# Senior Project: Stock Market Analysis and Prediction

## Stock Market Data From Yahoo Finance API 

### Introduction

   Created by Hibah Agha, Jamie Serpico, Devyn Kipphut, and Brandon Le
   



In [None]:
import mercury as mr

In [None]:
import yfinance as yf
import pandas as pd
pd.options.mode.chained_assignment=None
import numpy as np
import math
from sklearn.preprocessing import MinMaxScaler
from keras.models import Sequential
from keras.layers import Dense, LSTM, Dropout
import matplotlib.pyplot as plt
plt.style.use('fivethirtyeight')
import logging
logger = logging.getLogger("cmdstanpy")
logger.addHandler(logging.NullHandler())
logger.propogate = False
logger.setLevel(logging.CRITICAL)

In [None]:
def print_info(yf_tickers):
    if isinstance(yf_tickers, yf.Ticker):
        print(f"\n{'='*80}")
        space = ' '
        print(f"{space*33}{yf_tickers.info['symbol']}\n")
        for key in yf_tickers.info:
            print(f"--> {key:>29} : {yf_tickers.info[key]}")
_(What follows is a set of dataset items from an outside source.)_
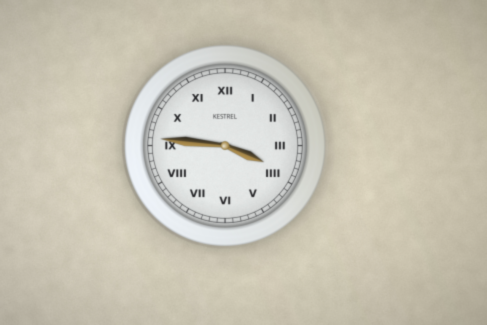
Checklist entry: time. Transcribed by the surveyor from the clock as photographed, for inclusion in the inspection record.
3:46
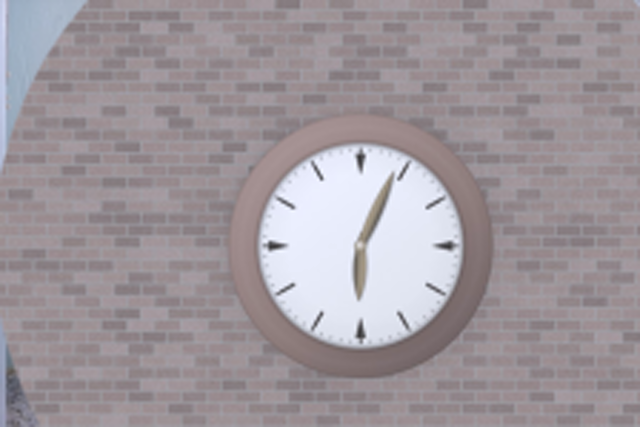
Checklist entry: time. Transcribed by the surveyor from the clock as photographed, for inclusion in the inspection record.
6:04
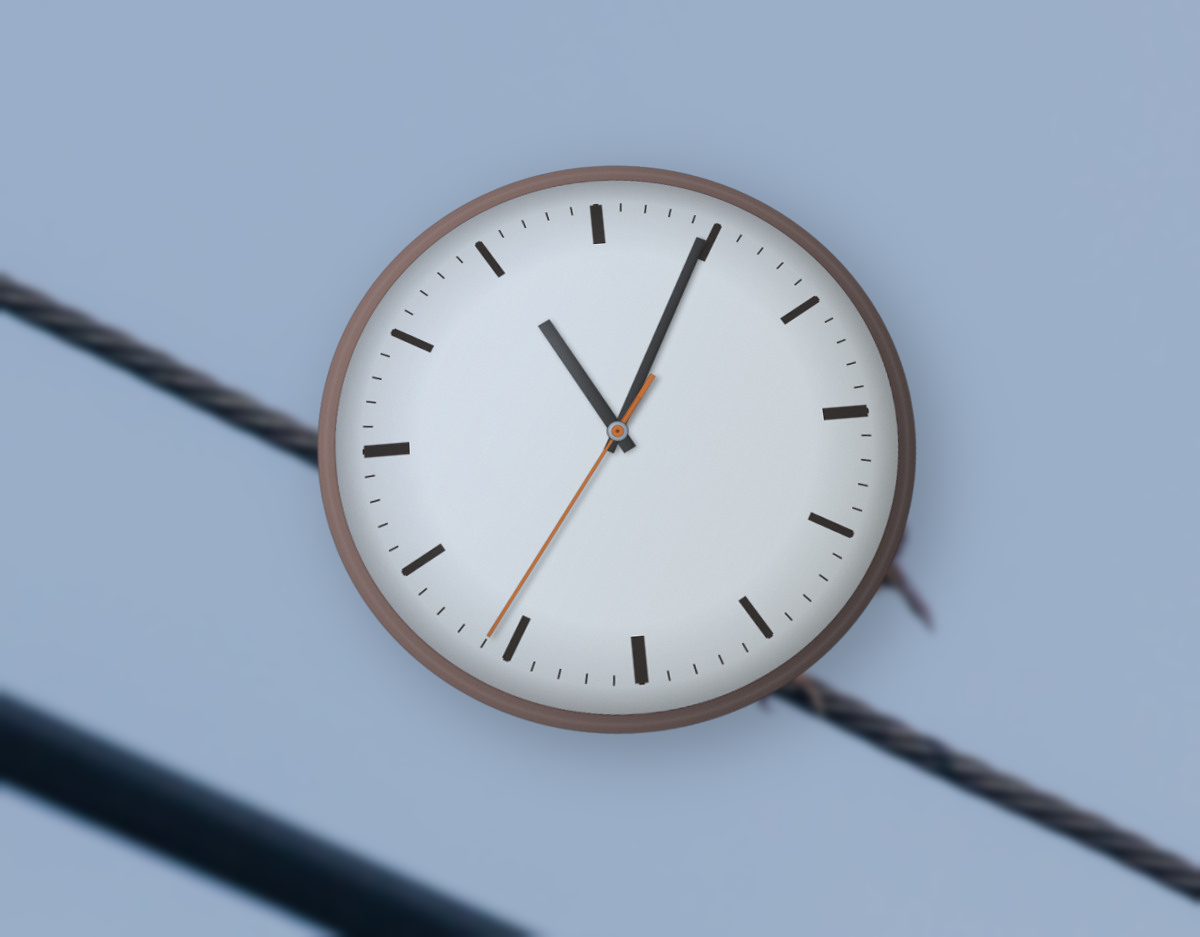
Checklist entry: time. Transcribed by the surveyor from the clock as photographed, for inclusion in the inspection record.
11:04:36
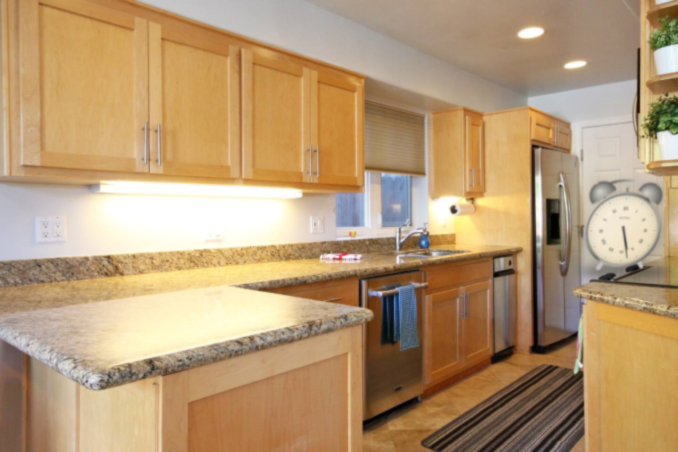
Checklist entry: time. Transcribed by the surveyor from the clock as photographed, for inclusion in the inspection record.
5:28
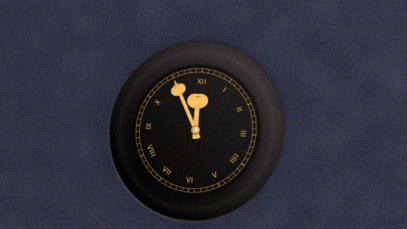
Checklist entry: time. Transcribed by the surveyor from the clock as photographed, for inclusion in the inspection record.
11:55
    elif isinstance(yf_tickers, yf_Tickers):
        for ticker in yf_tickers.tickers:
            print(f"\n{'='*80}")
            space = ' '
            print(f"{space*33}{ticker.info['symbol']}\n")
            for key in ticker.info.keys():
                print(f"--> {key:>29} : {ticker.info[key]}")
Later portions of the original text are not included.